Zum Inhalt wechseln


Foto

GPP wird seit gestern nur bei "Authentifizierten Benutzer" übernommen


  • Bitte melde dich an um zu Antworten
28 Antworten in diesem Thema

#1 rt1970

rt1970

    Member

  • 295 Beiträge

 

Geschrieben 16. Juni 2016 - 09:37

Hallo!

 

Konfiguration:

SBS 2011 und Windows 7 Pro x64 Clients

 

Problem (seit gestern):

Richtlinien bei denen ich "Authentifizierte Benutzer" gelöscht habe und eine Sicherheitsgruppe (User) hinzugefügt habe werden nicht angewendet.

Ich möchte aber dass Laufwerke und Drucker bestimmten Benutzergruppen zur Verfügung gestellt werden.

 

Bis vorgestern ging alles einwandfrei. Seit gestern Mittag verschwinden Laufwerke und Drucker bei einigen(?) Computern...

Die Windows-Updates des SBS habe ich erst vorhin installiert. Daran sollte es nicht liegen...

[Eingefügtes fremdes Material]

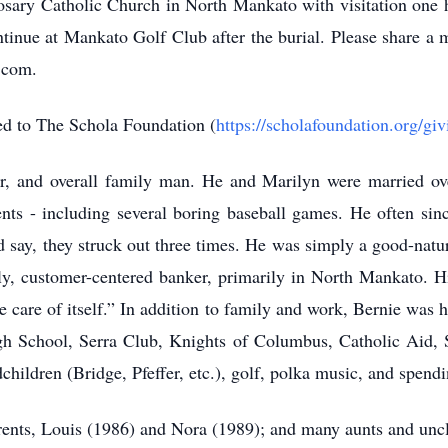
sary Catholic Church in North Mankato with visitation one ho
tinue at Mankato Golf Club after the burial. Please share a 
.com.
ed to The Schola Foundation (
https://scholafoundation.org/giv
r, and overall family man. He and Marilyn were married ove
ents - including several boring baseball games. He often sin
 say, they struck out three times. He was simply a good-natur
ndly, customer-centered banker, primarily in North Mankato. H
ke care of itself.” In addition to family and work, Bernie was
h School, Serra Club, Knights of Columbus, Catholic Aid, 
children (Bridge, Pfeffer, etc.), golf, polka music, and spendi
rents, Louis (1986) and Nora (1989); and many aunts and uncle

Die Clients installieren immer Mittags ihre Updates...

 

GPResult bringt bei den betroffenen GPOs folgende Meldung z.B.:

{41B3ECDE-2AC3-48E1-8629-969D580475B2}   Zugriff nicht möglich

 

Via Explorer komme ich sowohl über \\Servernamen als auch \\Domaene.local auf die Richtlinie...

Ereignisanzeige ist auch Clean...

 

Ist irgendein Update gekommen, das die Richtlinien, die User bzw. Gruppen zugeordnet sind, nicht mehr gehen?

 

Gruß René


Bearbeitet von rt1970, 16. Juni 2016 - 09:39.


#2 NorbertFe

NorbertFe

    Expert Member

  • 30.833 Beiträge

 

Geschrieben 16. Juni 2016 - 09:54

Kurzer Blick in die heutigen Threads...
http://www.mcseboard...7529-kb3159398/

http://www.mcseboard...t-mehr-möglich/

Make something i***-proof and they will build a better i***.


#3 rt1970

rt1970

    Member

  • 295 Beiträge

 

Geschrieben 16. Juni 2016 - 10:09

Oh man.... Peinlich! Hab ich im falschen Thema nachgesehen...

 

Also MUSS im Sicherheitsfilter die "Authentifizierter User" rein?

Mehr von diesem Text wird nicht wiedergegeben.